Azerbaijan arrests more ex Nagorno-Karabakh leaders

eurasianet
Oct 4 2023

Baku continues to arrest ex-officials of the self-proclaimed Nagorno-Karabakh Republic (NKR), which is in the process of formally dissolving itself.

Azerbaijani security services detained three former presidents of the defunct entity during the course of October 3. 

Azerbaijani pro-government media reported that Arayik Harutyunyan, who served as de facto president of the NKR from May 2020 until September 1, had been detained by Azerbaijan's State Security Service (SSS) in Karabakh, and that he was being taken to Baku. 

Earlier the same day, media reported the arrest of the two previous NKR presidents – Bako Saakyan (2007-20) and Arkadi Ghukasyan (1997-2007) – and former chair of parliament David Ishkhanyan by the SSS. The SSS is yet to comment on these four reported arrests. 

The NKR exercised de facto control over Nagorno-Karabakh – an Armenian-majority region internationally recognized as part of Azerbaijan –  for more than 30 years.

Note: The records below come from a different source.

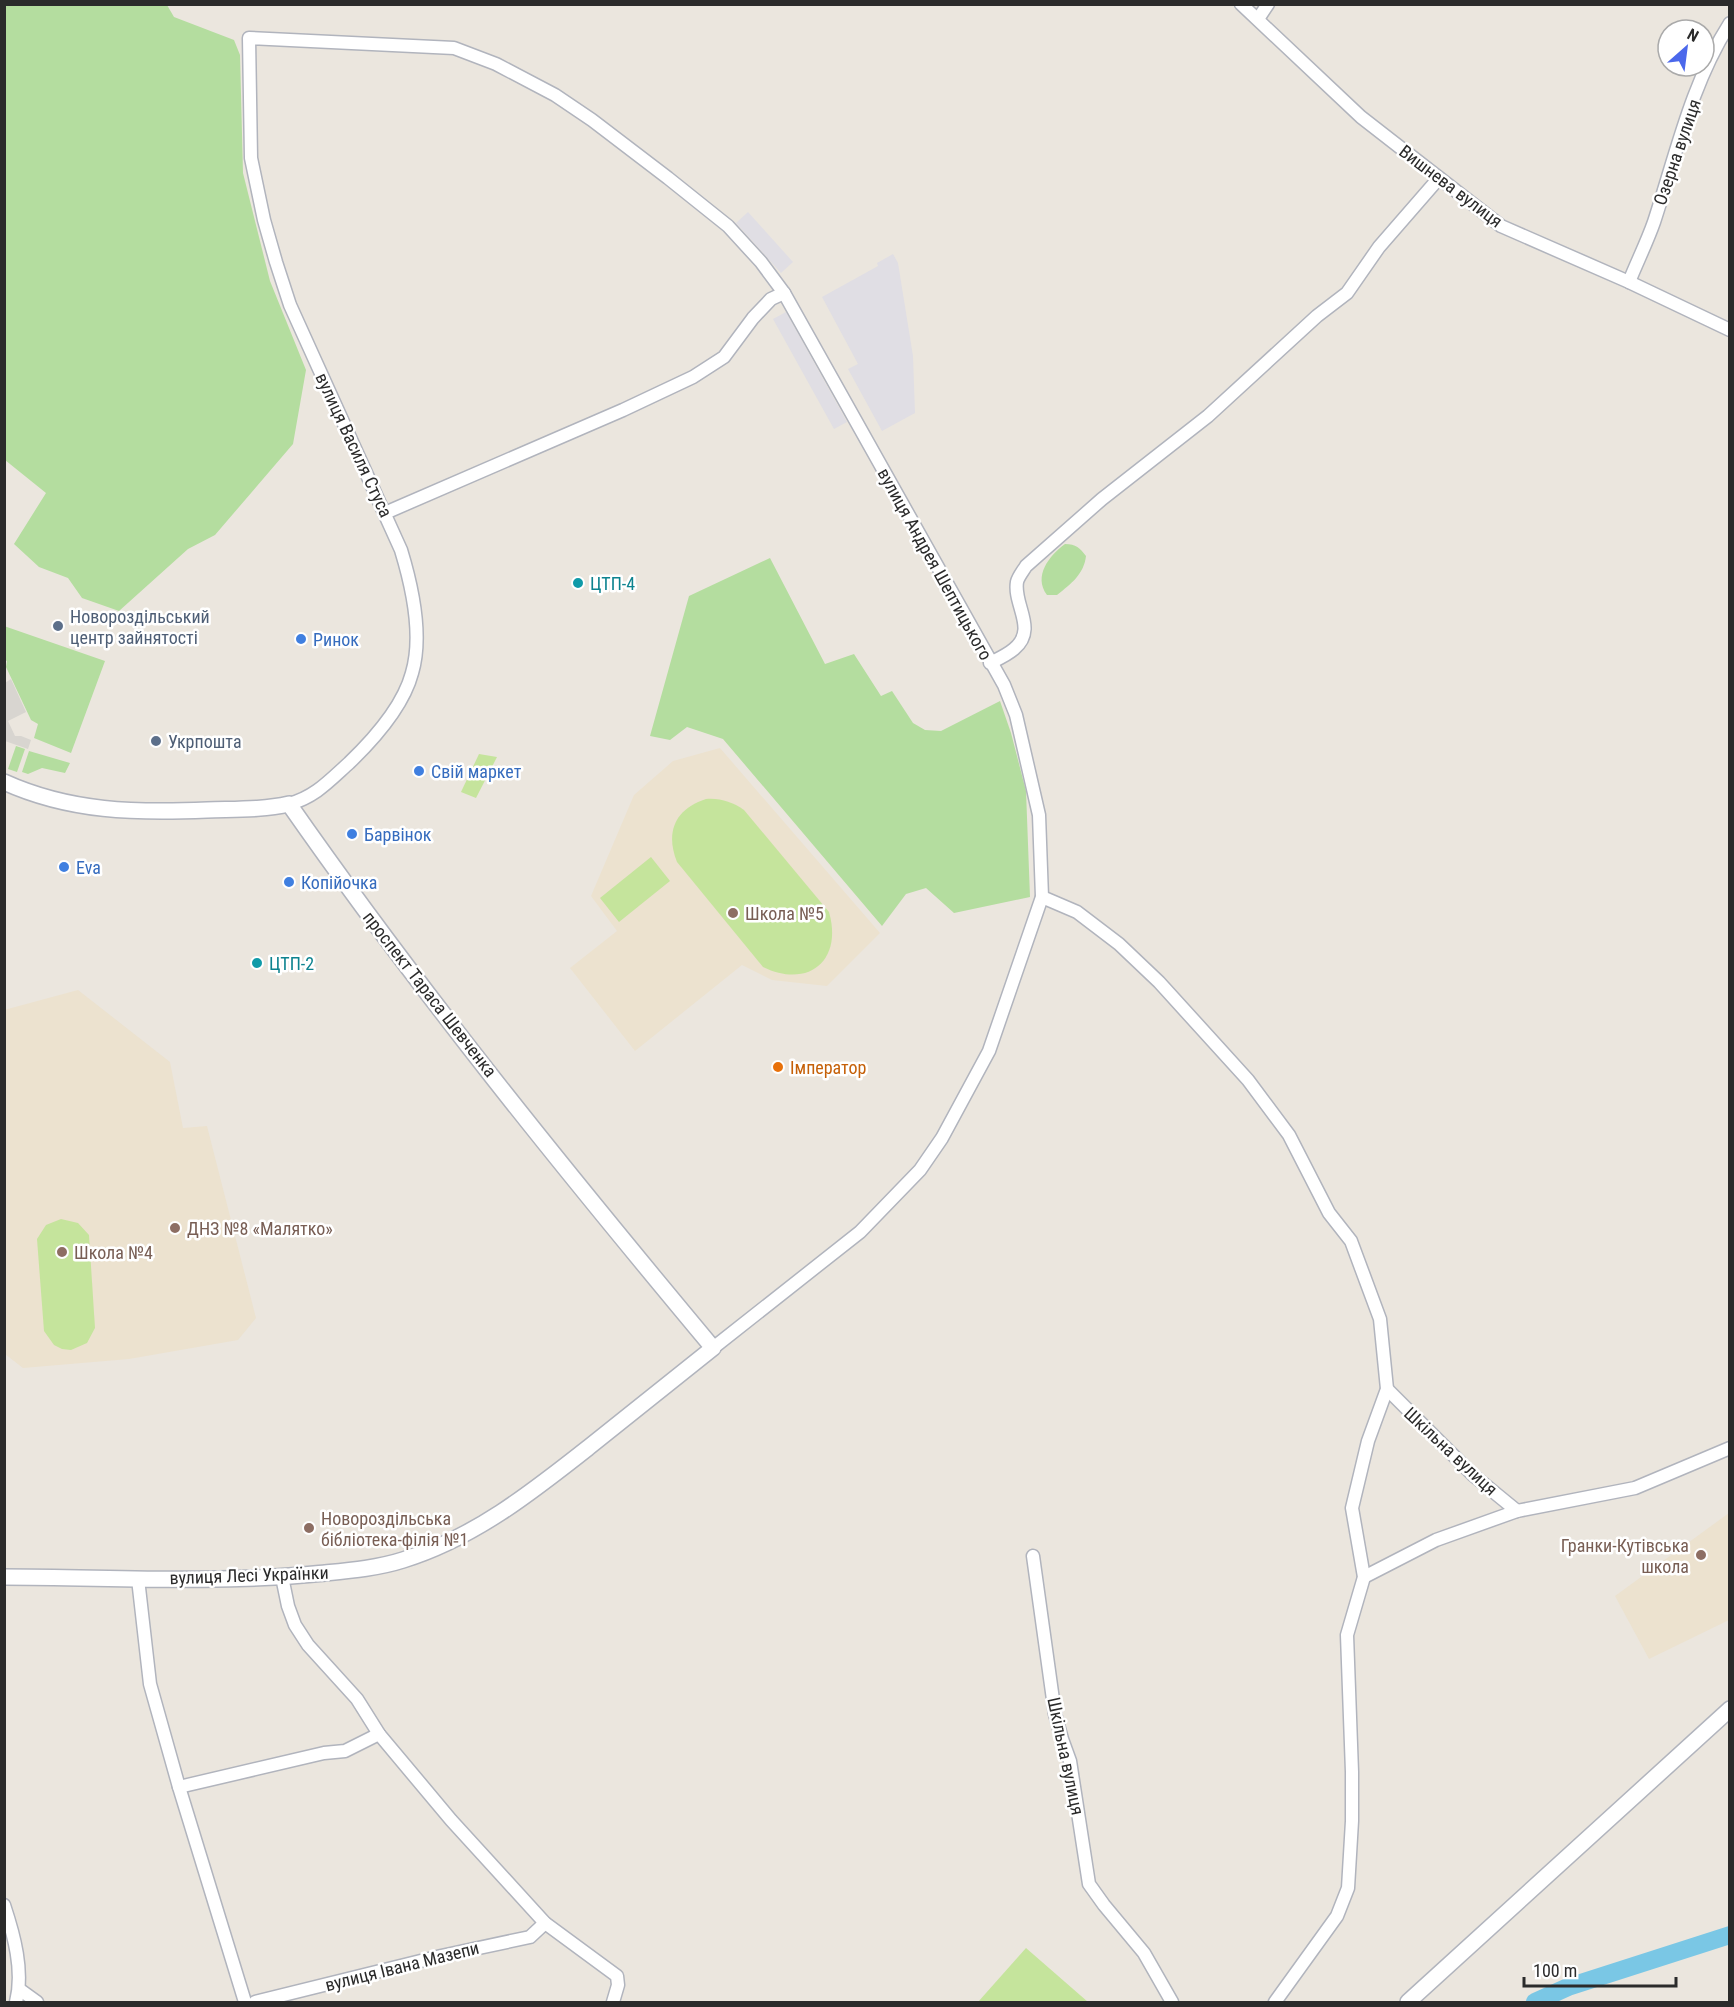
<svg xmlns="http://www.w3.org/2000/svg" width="1734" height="2007" font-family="'Roboto Condensed',sans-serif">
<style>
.industrial{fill:#e0dee4}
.education{fill:#ece2cf}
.green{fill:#b4dd9f}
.pitch{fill:#c5e49c}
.plaza{fill:#d8d5d0}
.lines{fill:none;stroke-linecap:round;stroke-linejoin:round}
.river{stroke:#7ac7e5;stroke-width:18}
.minor-casing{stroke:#b1b4bd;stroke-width:15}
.tertiary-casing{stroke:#b1b4bd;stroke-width:18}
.minor{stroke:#fff;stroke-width:12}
.tertiary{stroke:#fff;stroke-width:15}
.culture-dot{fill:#0f9aa8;stroke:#fff;stroke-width:2}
.service-dot{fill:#5c6f8a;stroke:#fff;stroke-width:2}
.shop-dot{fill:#3f7fe0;stroke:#fff;stroke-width:2}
.education-dot{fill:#8d6e63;stroke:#fff;stroke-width:2}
.food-dot{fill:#e8710a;stroke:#fff;stroke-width:2}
.labels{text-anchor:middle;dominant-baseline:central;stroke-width:5;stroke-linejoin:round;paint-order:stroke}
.street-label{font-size:18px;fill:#2b2b2b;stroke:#fff}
.culture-label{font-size:18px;fill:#0d838f;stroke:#fff;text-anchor:start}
.service-label{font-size:18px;fill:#4e5e75;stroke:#fff;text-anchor:start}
.shop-label{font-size:18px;fill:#366cbe;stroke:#fff;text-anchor:start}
.education-label{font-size:18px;fill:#785e54;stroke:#fff;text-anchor:start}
.food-label{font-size:18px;fill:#c56008;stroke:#fff;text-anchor:start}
</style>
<rect width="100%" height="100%" fill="#ebe6de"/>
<g class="industrial">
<path d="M748,212L793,262L781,273L736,223Z"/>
<path d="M893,254L898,263L913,356L915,413L882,431L848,369L858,364L822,297L878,266L877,263Z"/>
<path d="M786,312L847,422L834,429L773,319Z"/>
</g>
<g class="education">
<path d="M720,748L880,933L827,986L772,980L742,965L635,1051L570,968L617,931L591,896L634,795L673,761Z"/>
<path d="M78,990L170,1062L183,1128L207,1126L256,1318L238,1340L129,1359L23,1368L5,1354L4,1010Z"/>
<path d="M1729,1513V1620L1649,1659L1615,1596Z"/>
</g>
<g class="green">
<path d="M4,5H167L174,17L234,40L240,55L243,173L270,281L306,370L293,444L215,535L188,549L119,611L82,598L68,578L39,567L14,544L46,493L5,460Z"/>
<path d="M1065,544C1076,544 1080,548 1086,556C1084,574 1071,584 1057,595H1047C1033,576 1049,556 1065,544Z"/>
<path d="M770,558L825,664L854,654L881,696L892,691L913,723L925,730L941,731L1000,701L1011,733L1026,791L1030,897L954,913L926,888L906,894L882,926L723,739L687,727L670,740L650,736L689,596Z"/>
<path d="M4,626L105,661L71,753L34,738L38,724L31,720L6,667L7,661L5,660Z"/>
<path d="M16,746L25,749L17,772L8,769Z"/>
<path d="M29,751L70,763L65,773L42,768L28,774L22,772Z"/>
</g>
<g class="pitch">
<path d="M479,754L497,757L476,798L461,792Z"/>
<path d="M706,799C721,798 732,802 744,810L829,912C843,961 808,989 763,967L677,862C665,832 675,809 706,799Z"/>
<path d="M651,857L670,881L619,922L600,898Z"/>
<path d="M61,1219L78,1223L89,1235L95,1328L87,1343L71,1350L62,1349L54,1345L44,1331L37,1239L46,1225Z"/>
<path d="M1026,1948L1088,2002H978Z"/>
</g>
<path class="plaza" d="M11,679L26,712L8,721L15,736H21L31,740L28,749L5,741V683Z"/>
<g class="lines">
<path class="river" d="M1535,2002L1568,1987L1730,1935"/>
<defs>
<g id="minor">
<path d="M1241,4L1361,117L1501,226L1629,282L1730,330"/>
<path d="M1258,19L1268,4"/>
<path d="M1629,282C1637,262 1647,242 1654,222C1676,155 1691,84 1730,23"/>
<path d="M385,513L623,410L693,377L724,357L753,318L771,299L784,293"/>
<path d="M990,663C998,659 1007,655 1014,649C1038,629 1013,605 1017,582C1018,577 1023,571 1026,566L1102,499L1208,416L1317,316L1347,293L1379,247L1439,178"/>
<path d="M289,804C315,797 329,781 349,763C374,739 403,707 412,673C423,636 412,586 401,550L290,305L276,262L264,220L251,158L249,38L454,48L496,64L555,95L592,120L668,178L728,226L761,262L784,293L1004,685L1016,715L1039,815L1042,897L989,1051L942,1138L920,1170L860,1232L713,1348"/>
<path d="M1042,897L1077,912L1119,944L1159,982L1248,1080L1289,1135L1329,1213L1351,1241L1380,1319L1387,1389L1368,1441L1352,1508L1364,1577L1347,1635L1352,1772V1821L1348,1888L1337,1916L1275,2002"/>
<path d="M1387,1389L1473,1475L1517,1511"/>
<path d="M1033,1556L1055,1714L1062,1739L1070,1761L1089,1884L1104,1905L1144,1953L1172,2002"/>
<path d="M282,1577L288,1606L295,1625L308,1645L357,1699L379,1734L451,1820L545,1923L617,1976L618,1985L613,2002"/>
<path d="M1364,1577L1436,1540L1517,1511L1635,1488L1730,1448"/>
<path d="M138,1579L150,1684L179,1787L245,2002"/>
<path d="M179,1787L324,1753L345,1751L379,1734"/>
<path d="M4,1905C14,1935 24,1971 16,2002"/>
<path d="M19,1989L37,2002"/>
<path d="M255,2002L441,1956L530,1937L545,1923"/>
</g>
<g id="tertiary">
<path d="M4,782C70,812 136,813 207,810C235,809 262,810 289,804C421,993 566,1172 713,1348C672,1381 630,1414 589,1447C532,1492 474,1538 403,1560C375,1569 343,1571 314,1574C211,1584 107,1577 4,1577"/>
<path d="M1408,2002L1730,1709"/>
</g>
</defs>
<use href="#minor" class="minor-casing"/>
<use href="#tertiary" class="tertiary-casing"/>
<use href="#minor" class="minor"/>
<use href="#tertiary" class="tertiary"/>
</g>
<g class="culture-dot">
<circle cx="578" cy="583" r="6"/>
<circle cx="257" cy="963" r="6"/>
</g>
<g class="service-dot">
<circle cx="58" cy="626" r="6"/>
<circle cx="156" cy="741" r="6"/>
</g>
<g class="shop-dot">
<circle cx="301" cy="639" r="6"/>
<circle cx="419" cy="771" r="6"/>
<circle cx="352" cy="834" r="6"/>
<circle cx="64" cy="867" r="6"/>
<circle cx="289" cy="882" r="6"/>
</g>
<g class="education-dot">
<circle cx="733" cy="913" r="6"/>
<circle cx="175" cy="1228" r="6"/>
<circle cx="62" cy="1252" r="6"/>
<circle cx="309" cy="1528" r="6"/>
<circle cx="1701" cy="1555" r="6"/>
</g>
<circle class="food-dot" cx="778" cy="1067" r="6"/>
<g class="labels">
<g class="street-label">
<text transform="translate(1677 152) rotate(-71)">Озерна вулиця</text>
<text transform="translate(1451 186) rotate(37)">Вишнева вулиця</text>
<text transform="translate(354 445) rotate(65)">вулиця Василя Стуса</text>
<text transform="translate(935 564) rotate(61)">вулиця Андрея Шептицького</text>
<text transform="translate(430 994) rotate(52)">проспект Тараса Шевченка</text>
<text transform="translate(1451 1451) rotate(43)">Шкільна вулиця</text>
<text transform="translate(249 1575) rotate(-2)">вулиця Лесі Українки</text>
<text transform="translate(1066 1756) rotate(78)">Шкільна вулиця</text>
<text transform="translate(402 1966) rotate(-14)">вулиця Івана Мазепи</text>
</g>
<g class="culture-label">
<text x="590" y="583">ЦТП-4</text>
<text x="269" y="963">ЦТП-2</text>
</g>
<g class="service-label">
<text x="70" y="616">Новороздільський<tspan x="70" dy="21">центр зайнятості</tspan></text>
<text x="168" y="741">Укрпошта</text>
</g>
<g class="shop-label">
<text x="313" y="639">Ринок</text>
<text x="431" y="771">Свiй маркет</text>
<text x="364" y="834">Барвінок</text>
<text x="76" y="867">Eva</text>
<text x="301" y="882">Копійочка</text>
</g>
<g class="education-label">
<text x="745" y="913">Школа №5</text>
<text x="187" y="1228">ДНЗ №8 «Малятко»</text>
<text x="74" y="1252">Школа №4</text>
<text x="321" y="1518">Новороздільська<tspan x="321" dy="21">бібліотека-філія №1</tspan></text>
<text x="1689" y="1545" text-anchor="end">Гранки-Кутівська<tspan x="1689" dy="21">школа</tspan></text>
</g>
<g class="food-label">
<text x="790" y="1067">Імператор</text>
</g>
</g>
<rect width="1734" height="2007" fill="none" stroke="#2b2b2b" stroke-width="12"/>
<g transform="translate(1686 48) rotate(28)"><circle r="28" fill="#ffffff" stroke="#aaaaaa" stroke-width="1.5"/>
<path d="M0-4.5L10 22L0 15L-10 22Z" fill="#4b68eb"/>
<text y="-9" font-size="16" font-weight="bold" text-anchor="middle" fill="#2b2b2b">N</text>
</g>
<path d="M1524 1977v9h152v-9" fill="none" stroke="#2b2b2b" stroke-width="3"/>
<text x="1533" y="1977" font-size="18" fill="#2b2b2b" stroke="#ffffff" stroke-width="4.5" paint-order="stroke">100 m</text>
</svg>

It was disbanded on September 28 by its last president, Samvel Shahramanyan, after Azerbaijan's lightning offensive to retake the territory on September 19-20. 

Harutyunyan was the commander-in-chief of the local armed force, the Artsakh Defense Army, during the 2020 Second Karabakh War which saw Azerbaijan retake most of the territory in and around Nagorno-Karabakh that it had lost in the first war in the 1990s. (At the time the Artsakh Defense Force and the army of the Republic of Armenia were largely integrated with each other and fought together against Azerbaijan.)

On October 4, 2020, during the second war, Harutyunyan confirmed that he had ordered a missile strike earlier that day on Azerbaijan's second-largest city, Ganja. He said the missiles targeted military facilities, but dozens of civilians were killed. 

Four separate ballistic missile attacks on the city killed 23 people and wounded nearly 120. Civilians in other cities in western Azerbaijan including Barda, Tartar, Aghdam, Aghjabedi, and Naftalan also were subject to bombardment by Armenian/Karabakhi forces. Human Rights Watch described the attacks on populated areas as "unlawfully indiscriminate."

Several weeks later, Azerbaijan issued an international search warrant for Harutyunyan and other Karabakhi Armenian officials. 

On October 4, Azerbaijani media identified Alov Safaraliyev as Harutyunyan's state-appointed defense lawyer.

Harutyunyan and his two predecessors are not the first former Karabakhi officials to be arrested by Azerbaijan amid the surrender of NKR and mass exodus of Armenians from Karabakh. Ruben Vardanyan, the billionaire and former state minister of NKR, was arrested and placed in 4-month detention awaiting trial on terrorism-related charges. 

David Babayan, former de facto foreign minister, was arrested on September 29 and now faces 25 different charges – mostly related to separatism and terrorism, the Azerbaijani General Prosecutor's Office told media. Babayan was among those declared wanted by Azerbaijan over the Ganja bombings. 

In addition, former NKR Defense Minister Lyova Mnatsakanyan was arrested and accused of torturing Azerbaijanis during the NKR's de facto rule. 

And David Manukyan, a former commander in the Artsakh Defense Army was arrested by the SSS on September 27 and now faces charges of terrorism, creating illegal armed groups, and illegally crossing the border.